DIFFERENT TYPES OF NEURONS
There are different types of neurons. They all carry electro-chemical nerve signals, but differ in structure (the number of processes, or axons, emanating from the cell body) and are found in different parts of the body.

  • Sensory neurons or Bipolar neurons carry messages from the body's sense receptors (eyes, ears, etc.) to the CNS. These neurons have two processes. Sensory neuron account for 0.9% of all neurons. (Examples are retinal cells, olfactory epithelium cells.)
  • Motoneurons or Multipolar neurons carry signals from the CNS to the muscles and glands. These neurons have many processes originating from the cell body. Motoneurons account for 9% of all neurons. (Examples are spinal motor neurons, pyramidal neurons, Purkinje cells.)
  • Interneurons or Pseudopolare (Spelling) cells form all the neural wiring within the CNS. These have two axons (instead of an axon and a dendrite). One axon communicates with the spinal cord; one with either the skin or muscle. These neurons have two processes. (Examples are dorsal root ganglia cells.)

LIFE SPAN OF NEURONS

Unlike most other cells, neurons cannot regrow after damage (except neurons from the hippocampus). Fortunately, there are about 100 billion neurons in the brain.



GLIAL CELLS

Glial cells make up 90 percent of the brain's cells. Glial cells are nerve cells that don't carry nerve impulses. The various glial (meaning "glue") cells perform many important functions, including: digestion of parts of dead neurons, manufacturing myelin for neurons, providing physical and nutritional support for neurons, and more. Types of glial cells include Schwann's Cells, Satellite Cells, Microglia, Oligodendroglia, and Astroglia.
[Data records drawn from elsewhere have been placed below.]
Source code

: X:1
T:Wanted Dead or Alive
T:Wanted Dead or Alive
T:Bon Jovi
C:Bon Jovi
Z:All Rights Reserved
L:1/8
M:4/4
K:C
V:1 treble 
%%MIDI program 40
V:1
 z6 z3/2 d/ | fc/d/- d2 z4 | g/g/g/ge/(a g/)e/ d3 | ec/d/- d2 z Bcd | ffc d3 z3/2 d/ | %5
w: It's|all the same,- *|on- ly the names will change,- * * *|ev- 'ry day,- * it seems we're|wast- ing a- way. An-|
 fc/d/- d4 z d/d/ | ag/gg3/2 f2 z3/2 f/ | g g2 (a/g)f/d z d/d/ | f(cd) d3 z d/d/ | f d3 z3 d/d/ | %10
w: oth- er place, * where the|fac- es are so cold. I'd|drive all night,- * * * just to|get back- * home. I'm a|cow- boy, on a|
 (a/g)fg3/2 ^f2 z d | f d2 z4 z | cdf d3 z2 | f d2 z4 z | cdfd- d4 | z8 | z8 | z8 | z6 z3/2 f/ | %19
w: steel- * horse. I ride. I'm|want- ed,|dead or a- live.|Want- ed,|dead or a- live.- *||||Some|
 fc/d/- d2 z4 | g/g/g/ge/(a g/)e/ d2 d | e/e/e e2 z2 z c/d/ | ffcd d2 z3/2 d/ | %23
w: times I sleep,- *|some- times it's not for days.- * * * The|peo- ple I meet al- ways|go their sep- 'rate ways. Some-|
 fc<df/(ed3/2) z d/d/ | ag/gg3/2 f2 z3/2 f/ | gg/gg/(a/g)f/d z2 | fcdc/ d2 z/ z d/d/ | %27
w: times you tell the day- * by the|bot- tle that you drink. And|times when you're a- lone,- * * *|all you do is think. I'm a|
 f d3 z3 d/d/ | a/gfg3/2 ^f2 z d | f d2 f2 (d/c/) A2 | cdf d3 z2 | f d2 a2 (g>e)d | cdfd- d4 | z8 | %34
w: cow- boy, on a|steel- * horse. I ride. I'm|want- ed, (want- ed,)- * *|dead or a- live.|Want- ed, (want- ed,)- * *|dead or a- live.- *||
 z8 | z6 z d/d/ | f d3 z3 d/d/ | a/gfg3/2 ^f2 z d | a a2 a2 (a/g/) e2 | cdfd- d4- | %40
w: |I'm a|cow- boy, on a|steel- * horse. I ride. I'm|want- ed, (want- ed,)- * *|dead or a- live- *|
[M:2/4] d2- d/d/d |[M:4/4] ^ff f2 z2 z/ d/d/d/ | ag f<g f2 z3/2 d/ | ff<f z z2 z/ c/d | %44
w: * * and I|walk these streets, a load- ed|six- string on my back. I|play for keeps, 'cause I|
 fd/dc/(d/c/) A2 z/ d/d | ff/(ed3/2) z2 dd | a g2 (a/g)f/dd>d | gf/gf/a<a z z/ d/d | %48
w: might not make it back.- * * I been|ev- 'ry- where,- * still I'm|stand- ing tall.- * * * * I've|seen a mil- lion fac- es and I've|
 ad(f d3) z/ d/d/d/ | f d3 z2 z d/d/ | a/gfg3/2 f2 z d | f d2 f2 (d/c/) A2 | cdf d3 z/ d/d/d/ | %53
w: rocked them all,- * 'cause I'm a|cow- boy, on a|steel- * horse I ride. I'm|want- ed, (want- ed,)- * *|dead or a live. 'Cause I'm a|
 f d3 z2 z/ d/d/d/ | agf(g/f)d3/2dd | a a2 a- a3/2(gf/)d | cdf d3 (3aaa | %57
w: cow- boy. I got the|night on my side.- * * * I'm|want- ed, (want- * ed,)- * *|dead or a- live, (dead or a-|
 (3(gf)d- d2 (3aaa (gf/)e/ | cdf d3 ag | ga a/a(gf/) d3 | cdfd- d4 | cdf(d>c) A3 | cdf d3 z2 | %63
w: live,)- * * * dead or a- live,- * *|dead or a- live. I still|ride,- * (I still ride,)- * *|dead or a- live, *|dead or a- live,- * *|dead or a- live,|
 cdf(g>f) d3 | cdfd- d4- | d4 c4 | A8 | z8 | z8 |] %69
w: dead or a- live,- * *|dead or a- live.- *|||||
Neuroglia (meaning "nerve glue") are the another type of brain cell. These cells guide neurons during fetal development.

Glial cells, sometimes called neuroglia or simply glia (Greek γλία, γλοία "glue"; pronounced in English as either /ˈɡlə/ or /ˈɡlə/), are non-neuronal cells that maintain homeostasis, form myelin, and provide support and protection for neurons in the brain, and for neurons in other parts of the nervous system such as in the autonomic nervous system.[1]

As the Greek name implies, glia are commonly known as the glue of the nervous system; however, this is not fully accurate. Neuroscience currently identifies four main functions of glial cells: to surround neurons and hold them in place, to supply nutrients and oxygen to neurons, to insulate one neuron from another, and to destroy pathogens and remove dead neurons. For over a century, it was believed that they did not play any role in neurotransmission. That idea is now discredited;[2] they do modulate neurotransmission, although the mechanisms are not yet well understood.[2][3][4]